**Texte extrait:**
Envisioning the Economy of the Future, and the Future of Political Economy

L'énergie dans l'économie d'hier et de demain : une mise en perspective historique des travaux en comptabilité de la croissance
Quentin Couix  1@  
1 : Centre d'économie de la Sorbonne  (CES)
Université Paris 1 - Panthéon-Sorbonne, Université Paris1-Panthéon-Sorbonne

Dans les années 1970, divers événements, tels que le premier choc pétrolier, ont poussé les économistes à s'intéresser davantage au rôle de l'énergie dans l'économie. Pour ce faire, certains se sont appuyés sur la théorie de la croissance néoclassique et plus particulièrement sur son versant empirique appelé "comptabilité de la croissance". Leur démarche consistait à intégrer une variable d'énergie dans la fonction de production néoclassique et à estimer sa contribution à la croissance économique passée à partir des données (Berndt et Wood 1975, Jorgenson 1978). Ces études concluent à une faible contribution, mais cette conclusion n'est pas tant le fait d'une évidence empirique, que d'un présupposé théorique. Elle provient de l'égalité supposée entre la rémunération de chaque facteur et sa productivité marginale, conséquence du comportement maximisateur des producteurs. Sous le nom de cost-share theorem, cet argument conduit donc à penser que l'élasticité de production de l'énergie est égale à sa part dans le PIB, soit de l'ordre de 5 %. L'énergie n'aurait donc pas été un facteur de production important dans le passé, et ne représenterait pas un enjeu prioritaire pour l'avenir.

C'est contre cette conclusion que va se construire dès les années 80 une littérature alternative (Kümmel 1982, 1989). D'un point de vue conceptuel, ces travaux s'inscrivent dans une vision davantage physique du processus économique, inspirée par les travaux antérieurs de Georgescu-Roegen (1971) sur les relations entre économie et thermodynamique. Sur le plan analytique, cependant, ils restent dans le cadre des fonctions de production. Ils suggèrent simplement une fonction LINEX différente des fonctions habituelles (Cobb-Douglas, CES) et proposent d'autres méthodes empiriques pour évaluer la contribution de l'énergie à la croissance. Le cost-share theorem devient alors la cible principale des critiques, qui entendent remettre en question sa légitimité théorique en introduisant des contraintes techniques dans la procédure de maximisation, mais sans remettre celle-ci en cause. En parallèle, des raffinements théoriques et empiriques s'appuient sur la thermodynamique pour mieux rendre compte de la contribution effective de l'énergie aux processus des production (Ayres et Warr 2005, 2010).

**Données fournies:**
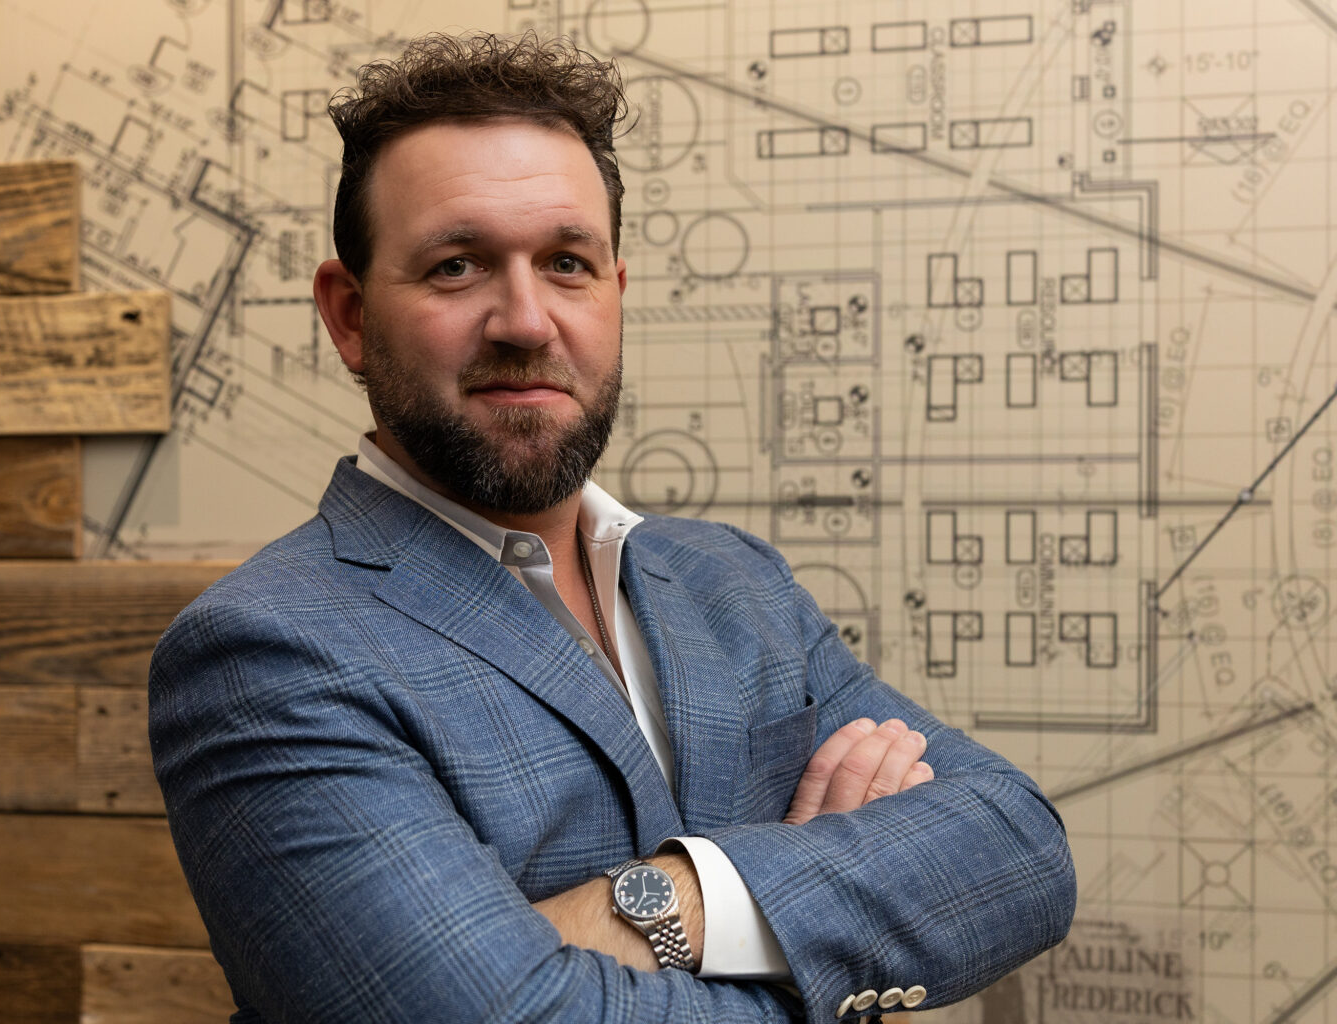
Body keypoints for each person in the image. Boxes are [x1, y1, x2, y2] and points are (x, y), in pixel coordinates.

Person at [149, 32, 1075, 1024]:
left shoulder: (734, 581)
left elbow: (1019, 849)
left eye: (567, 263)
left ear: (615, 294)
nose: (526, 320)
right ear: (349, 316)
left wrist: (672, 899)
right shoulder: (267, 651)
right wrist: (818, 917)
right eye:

**À faire:** Écrivez la suite du texte sur le rôle de l'énergie dans la croissance, en commençant juste après sa dernière phrase.

**Réponse:**
Cet article propose de mettre en perspective ces différents travaux. Il retrace tout d'abord la généalogie de l'approche standard de comptabilité de la croissance appliquée à l'énergie, et montre en particulier comment elle s'inscrit dans la continuité des questions soulevées par le modèle de croissance néoclassique. Dans un second temps, il souligne les tensions qui caractérisent la tentative de contrer les conclusions de l'approche standard tout en restant dans le cadre de la théorie néoclassique. Cette démarche apparaît comme une médiation entre une conception physique de la production et le formalisme des fonctions de production. En ce sens, elle marque un tournant par rapport à l'approche thermodynamique initialement promue par Georgescu-Roegen, qui proposait une rupture nette avec la théorie néoclassique de la production et un cadre alternatif, le modèle "flux-fonds" (Georgescu-Roegen 1970). Mais elle tourne également le dos à une tradition critique envers les estimations empiriques de fonctions de production agrégées (Felipe et McCombie 2013).